Previous longitudinal studies monitoring the evolution of pain in patients with both disorders have had contradictory results. Some have found that pain escalates over time; others have found that pain decreases over time.
“There is limited knowledge of why some patients achieve substantial improvement in pain over time while others do not. A Swedish postal survey showed that higher health-related quality of life at baseline in persons with chronic pain increased the chances of no longer having chronic pain after three years,” the investigators said.
“On the other hand, factors such as being a woman, having lower education, high body mass index (BMI), higher levels of depression and anxiety, worse sleep, being a former smoker, or having other concomitant disorders have been found to predict an increased risk of still having CWP after 11 years,” they added.
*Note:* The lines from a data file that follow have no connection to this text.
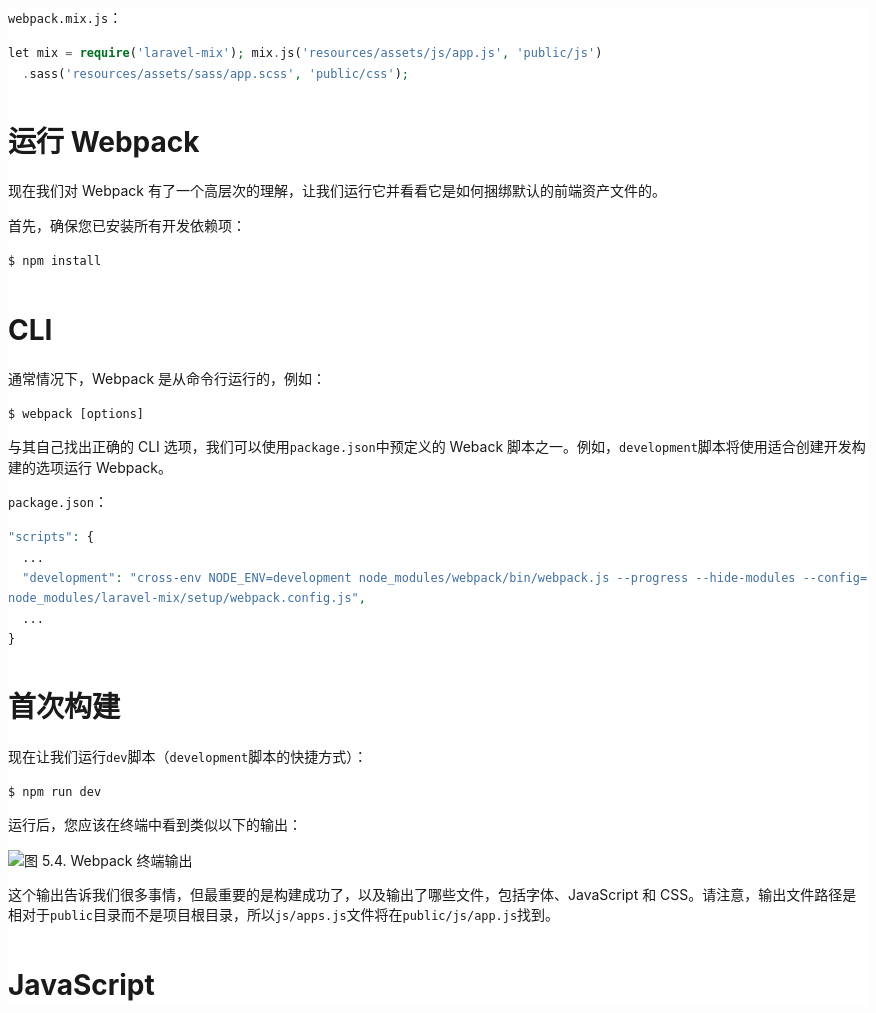 `webpack.mix.js`：

```php
let mix = require('laravel-mix'); mix.js('resources/assets/js/app.js', 'public/js')
  .sass('resources/assets/sass/app.scss', 'public/css');
```

# 运行 Webpack

现在我们对 Webpack 有了一个高层次的理解，让我们运行它并看看它是如何捆绑默认的前端资产文件的。

首先，确保您已安装所有开发依赖项：

```php
$ npm install
```

# CLI

通常情况下，Webpack 是从命令行运行的，例如：

```php
$ webpack [options]
```

与其自己找出正确的 CLI 选项，我们可以使用`package.json`中预定义的 Weback 脚本之一。例如，`development`脚本将使用适合创建开发构建的选项运行 Webpack。

`package.json`：

```php
"scripts": {
  ...
  "development": "cross-env NODE_ENV=development node_modules/webpack/bin/webpack.js --progress --hide-modules --config=node_modules/laravel-mix/setup/webpack.config.js",
  ...
}
```

# 首次构建

现在让我们运行`dev`脚本（`development`脚本的快捷方式）：

```php
$ npm run dev
```

运行后，您应该在终端中看到类似以下的输出：

![](https://github.com/OpenDocCN/freelearn-php-zh/raw/master/docs/flstk-vue2-lrv5/img/6ad468e2-6365-48eb-a310-d318e82f8f4d.png)图 5.4. Webpack 终端输出

这个输出告诉我们很多事情，但最重要的是构建成功了，以及输出了哪些文件，包括字体、JavaScript 和 CSS。请注意，输出文件路径是相对于`public`目录而不是项目根目录，所以`js/apps.js`文件将在`public/js/app.js`找到。

# JavaScript
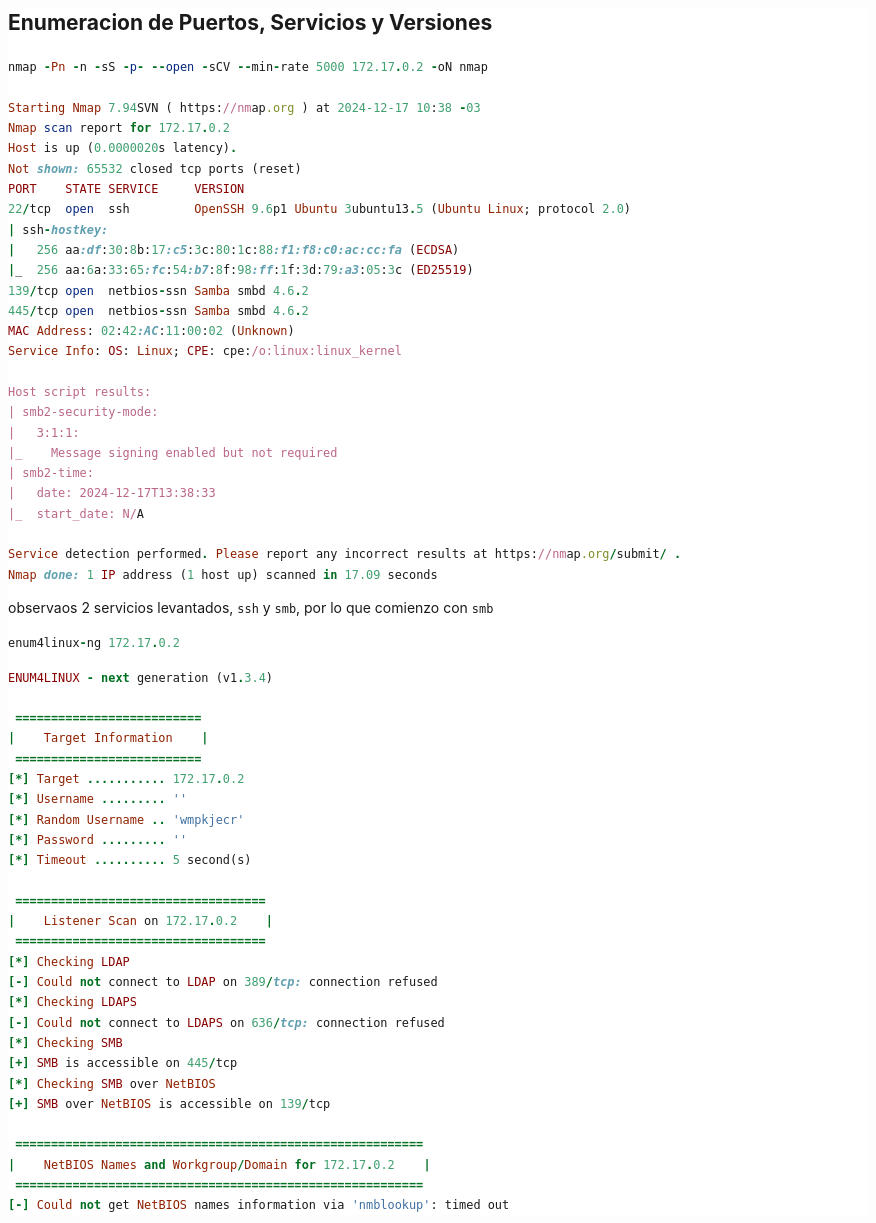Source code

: ## Enumeracion de Puertos, Servicios y Versiones

```ruby
nmap -Pn -n -sS -p- --open -sCV --min-rate 5000 172.17.0.2 -oN nmap

Starting Nmap 7.94SVN ( https://nmap.org ) at 2024-12-17 10:38 -03
Nmap scan report for 172.17.0.2
Host is up (0.0000020s latency).
Not shown: 65532 closed tcp ports (reset)
PORT    STATE SERVICE     VERSION
22/tcp  open  ssh         OpenSSH 9.6p1 Ubuntu 3ubuntu13.5 (Ubuntu Linux; protocol 2.0)
| ssh-hostkey: 
|   256 aa:df:30:8b:17:c5:3c:80:1c:88:f1:f8:c0:ac:cc:fa (ECDSA)
|_  256 aa:6a:33:65:fc:54:b7:8f:98:ff:1f:3d:79:a3:05:3c (ED25519)
139/tcp open  netbios-ssn Samba smbd 4.6.2
445/tcp open  netbios-ssn Samba smbd 4.6.2
MAC Address: 02:42:AC:11:00:02 (Unknown)
Service Info: OS: Linux; CPE: cpe:/o:linux:linux_kernel

Host script results:
| smb2-security-mode: 
|   3:1:1: 
|_    Message signing enabled but not required
| smb2-time: 
|   date: 2024-12-17T13:38:33
|_  start_date: N/A

Service detection performed. Please report any incorrect results at https://nmap.org/submit/ .
Nmap done: 1 IP address (1 host up) scanned in 17.09 seconds
```

observaos 2 servicios levantados, `ssh` y `smb`, por lo que comienzo con `smb`

```ruby
enum4linux-ng 172.17.0.2
```
```ruby
ENUM4LINUX - next generation (v1.3.4)

 ==========================
|    Target Information    |
 ==========================
[*] Target ........... 172.17.0.2
[*] Username ......... ''
[*] Random Username .. 'wmpkjecr'
[*] Password ......... ''
[*] Timeout .......... 5 second(s)

 ===================================
|    Listener Scan on 172.17.0.2    |
 ===================================
[*] Checking LDAP
[-] Could not connect to LDAP on 389/tcp: connection refused
[*] Checking LDAPS
[-] Could not connect to LDAPS on 636/tcp: connection refused
[*] Checking SMB
[+] SMB is accessible on 445/tcp
[*] Checking SMB over NetBIOS
[+] SMB over NetBIOS is accessible on 139/tcp

 =========================================================
|    NetBIOS Names and Workgroup/Domain for 172.17.0.2    |
 =========================================================
[-] Could not get NetBIOS names information via 'nmblookup': timed out

```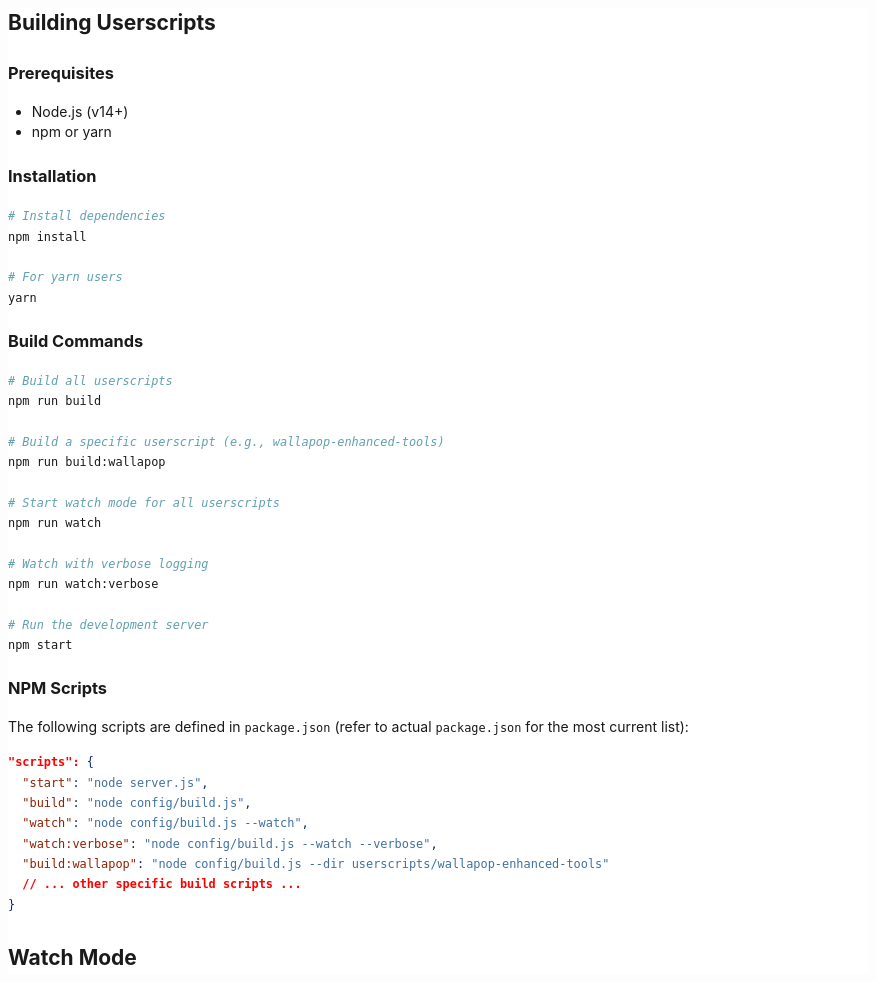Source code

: ## Building Userscripts

### Prerequisites

- Node.js (v14+)
- npm or yarn

### Installation

```bash
# Install dependencies
npm install

# For yarn users
yarn
```

### Build Commands

```bash
# Build all userscripts
npm run build

# Build a specific userscript (e.g., wallapop-enhanced-tools)
npm run build:wallapop

# Start watch mode for all userscripts
npm run watch

# Watch with verbose logging
npm run watch:verbose

# Run the development server
npm start
```

### NPM Scripts

The following scripts are defined in `package.json` (refer to actual `package.json` for the most current list):

```json
"scripts": {
  "start": "node server.js",
  "build": "node config/build.js",
  "watch": "node config/build.js --watch",
  "watch:verbose": "node config/build.js --watch --verbose",
  "build:wallapop": "node config/build.js --dir userscripts/wallapop-enhanced-tools" 
  // ... other specific build scripts ...
}
```

## Watch Mode
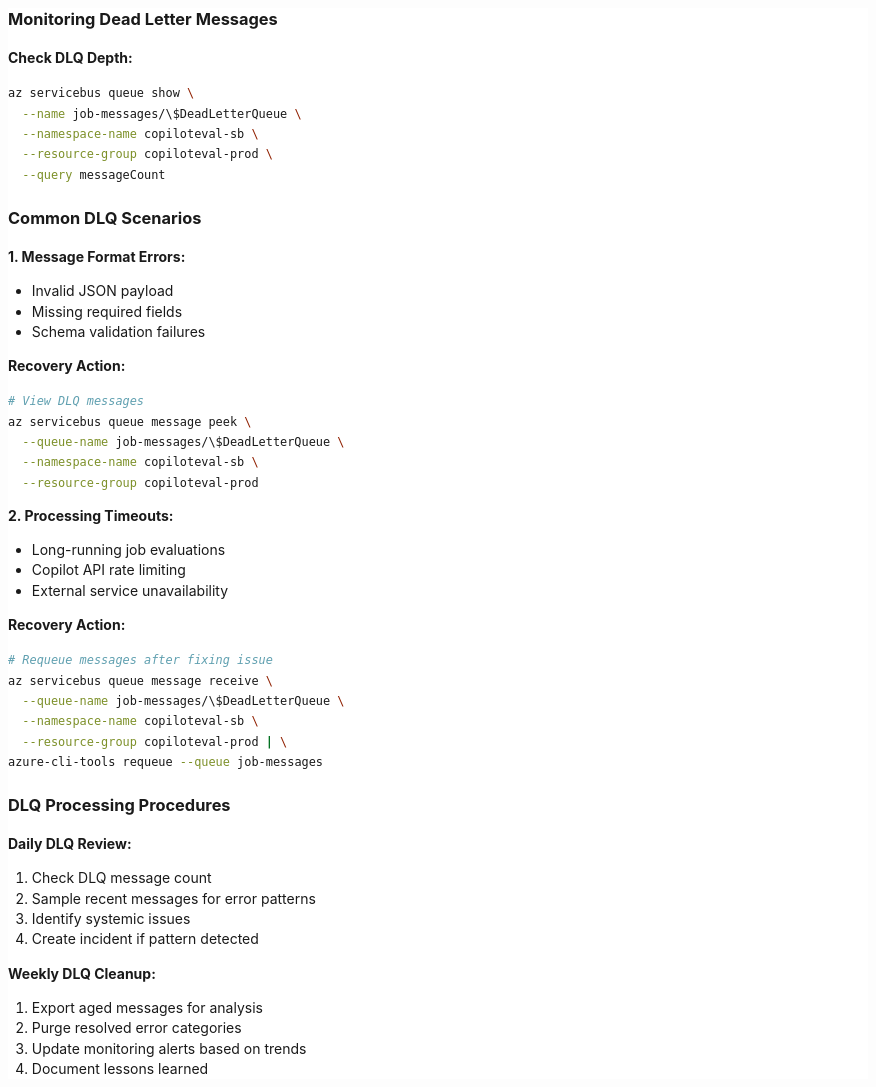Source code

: ### Monitoring Dead Letter Messages

**Check DLQ Depth:**
```bash
az servicebus queue show \
  --name job-messages/\$DeadLetterQueue \
  --namespace-name copiloteval-sb \
  --resource-group copiloteval-prod \
  --query messageCount
```

### Common DLQ Scenarios

**1. Message Format Errors:**
- Invalid JSON payload
- Missing required fields
- Schema validation failures

**Recovery Action:**
```bash
# View DLQ messages
az servicebus queue message peek \
  --queue-name job-messages/\$DeadLetterQueue \
  --namespace-name copiloteval-sb \
  --resource-group copiloteval-prod
```

**2. Processing Timeouts:**
- Long-running job evaluations
- Copilot API rate limiting
- External service unavailability

**Recovery Action:**
```bash
# Requeue messages after fixing issue
az servicebus queue message receive \
  --queue-name job-messages/\$DeadLetterQueue \
  --namespace-name copiloteval-sb \
  --resource-group copiloteval-prod | \
azure-cli-tools requeue --queue job-messages
```

### DLQ Processing Procedures

**Daily DLQ Review:**
1. Check DLQ message count
2. Sample recent messages for error patterns
3. Identify systemic issues
4. Create incident if pattern detected

**Weekly DLQ Cleanup:**
1. Export aged messages for analysis
2. Purge resolved error categories
3. Update monitoring alerts based on trends
4. Document lessons learned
In this study, a group of researchers from the University of Gothenburg in Sweden set out to monitor the evolution of pain and other debilitating symptoms over a decade in a group of women with fibromyalgia or CWP.
The longitudinal, prospective, cohort study (NCT02872129) enrolled 166 women with fibromyalgia or CWP who were followed for 10–12 years.
Most women (76%) participated in the follow-up period and completed a series of questionnaires to determine pain intensity, distribution, health-related quality of life, degree of fatigue, anxiety, stress, and depression.
Results showed there was a significant reduction in pain intensity and distribution, as well as the severity of fatigue, depression, and stress from baseline to the 10- to 12-year follow-up, “which should be communicated to these patients in health care.”
“The mean improvement for pain intensity for the study population was 9 mm on a 100 mm VAS [Visual Analogue Scale], which corresponds to a 13% change from baseline on group level,” the authors wrote.
At the individual level, moderate improvements in pain intensity (30–50% reduction) were seen in 11 (9%) women, while substantial improvements (more than 50% reduction) were found in 20 (16%) women.
Moreover, researchers found that stress seemed to be the most important factor contributing to the overall reduction of pain intensity over time.
“Lower symptoms of stress and higher pain intensity at baseline predicted higher probability of reporting 50% less pain intensity after 10 to 12 years as compared to baseline,” they said.
“Exposure to stress over a long period of time may trigger dysfunctional biological and psychological stress mechanisms which could have a negative impact on the patient’s health and possibilities to recovery. The results of the present study underline the importance of development of treatments and strategies in health care to reduce stress in women with FM and CWP,” they added.